During an interview with a TV channel based in Ukraine-occupied Kursk, Apti Alaudinov, the commander of Chechnya’s Akhmat unit, criticised complaints from residents of the region about the lack of help from Moscow following Ukraine’s occupation of the region.
Speaking to a journalist from the local Seim TV channel, Alaudinov said he had seen several clips on the internet where ‘healthy men sit and ask:make claims about when you will liberate our lands?’. He advised residents of the region to instead ‘go to the military enlistment centre, sign a contract and show us what you can do’, adding that those who did not go ‘with weapons in their hands to defend the Fatherland’ should ‘at least keep quiet’.
He also advised those complaining about the lack of help from the authorities to pay attention to the ‘social package’ in Syria, Iraq, Libya, and Afghanistan, and to compare what is happening with the experience of Chechnya itself.
‘I had a time in my life when there was boiling water in the house, there was tea, black bread. The sugar we could put in our tea was a treat. Those were the times, [though they were] very hard. I don’t see such harsh conditions [for Kursk refugees] as we had then. The whole country is trying to help, the administration is trying to help, and at the same time the people who receive all this somewhere else are dissatisfied’, he said.
Alaudinov had earlier assured residents that fighting in the border region would end as early as November 2024.
Earlier in January 2024, residents of Kursk’s Glushkovsky district sent a petition complaining of a lack of payments for destroyed housing. The petition was discussed on Seim, and footage was later shown of a meeting between Kursk’s Deputy Governor with residents of the Glushkovsky, Sudzhansky, and Bolshesoldatsky districts.
During the meeting, Khinshtein called such material problems ‘something wrong,’ comparing the situation to that of the Russian citizens remaining in the territories occupied by the Armed forces of Ukraine (AFU).
At the beginning of the AFU operation in the Kursk region, Alaudinov was the key spokesperson for the Russian army about what had been happening in the region. However, by October 2024, state news agencies had almost stopped mentioning him. At around the same time, Alaudinov began actively shifting responsibility for the breakthrough in the border region to other units of the Ministry of Defence, the ‘valiant border guards’, and enlisted soldiers.

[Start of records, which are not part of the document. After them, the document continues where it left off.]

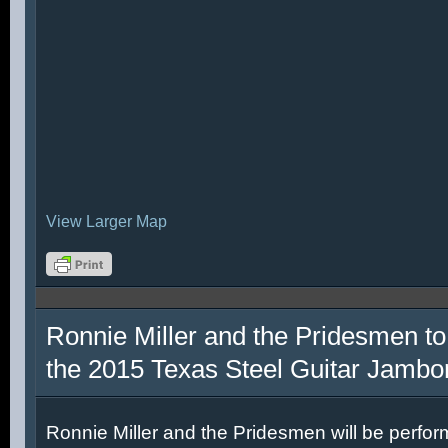
View Larger Map
Ronnie Miller and the Pridesmen to
the 2015 Texas Steel Guitar Jambo
Ronnie Miller and the Pridesmen will be perfor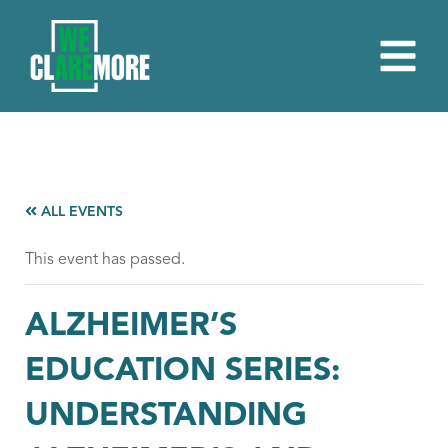
ALL EVENTS
This event has passed.
ALZHEIMER’S
EDUCATION SERIES:
UNDERSTANDING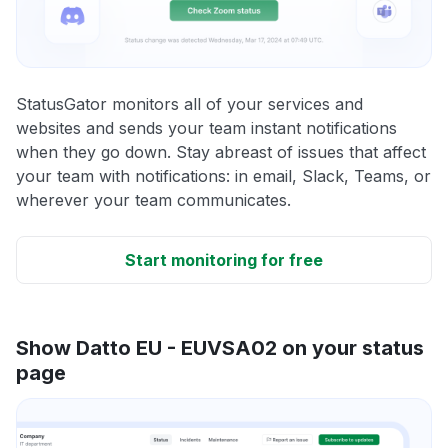
StatusGator monitors all of your services and
websites and sends your team instant notifications
when they go down. Stay abreast of issues that affect
your team with notifications: in email, Slack, Teams, or
wherever your team communicates.
Start monitoring for free
Show Datto EU - EUVSA02 on your status
page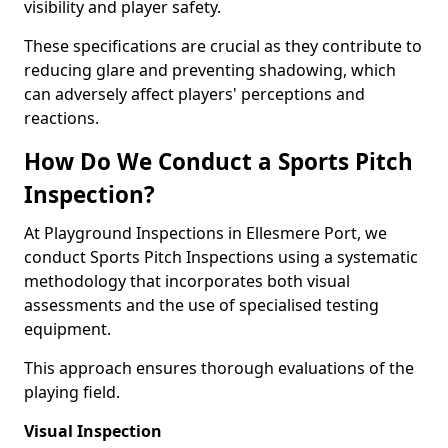
visibility and player safety.
These specifications are crucial as they contribute to
reducing glare and preventing shadowing, which
can adversely affect players' perceptions and
reactions.
How Do We Conduct a Sports Pitch
Inspection?
At Playground Inspections in Ellesmere Port, we
conduct Sports Pitch Inspections using a systematic
methodology that incorporates both visual
assessments and the use of specialised testing
equipment.
This approach ensures thorough evaluations of the
playing field.
Visual Inspection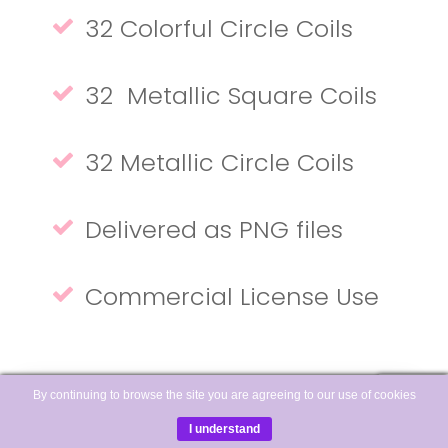
32 Colorful Circle Coils
32 Metallic Square Coils
32 Metallic Circle Coils
Delivered as PNG files
Commercial License Use
By continuing to browse the site you are agreeing to our use of cookies
I understand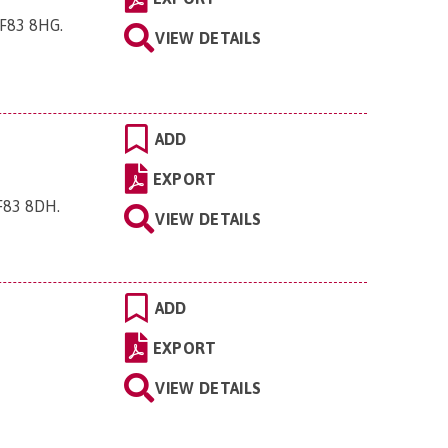
 CF83 8HG
.
VIEW DETAILS
ADD
EXPORT
CF83 8DH
.
VIEW DETAILS
ADD
EXPORT
VIEW DETAILS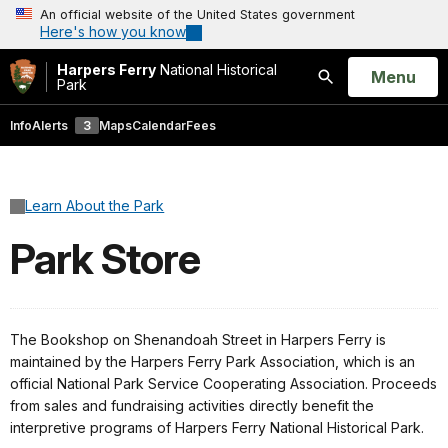
An official website of the United States government
Here's how you know
Harpers Ferry
National Historical
Open
Menu
Park
Search
Info
Alerts
3
Maps
Calendar
Fees
Learn About the Park
Park Store
The Bookshop on Shenandoah Street in Harpers Ferry is
maintained by the Harpers Ferry Park Association, which is an
official National Park Service Cooperating Association. Proceeds
from sales and fundraising activities directly benefit the
interpretive programs of Harpers Ferry National Historical Park.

The Ukrainian army entered the territory of Russia’s Kursk region on 6 August. The AFU claims control over dozens of settlements, including the district centre of Sudzha. Russian authorities have largely not commented on the fighting.
According to official data, more than 133,000 people have fled their homes in the Sudzhansky, Glushkovsky and Korenevsky districts, where the fighting is taking place, as well as in a number of other border districts in the Kursk region. Displaced Kursk residents complain of problems with accommodation and receiving benefits. There have also been cases of looting in settlements that were not under AFU control.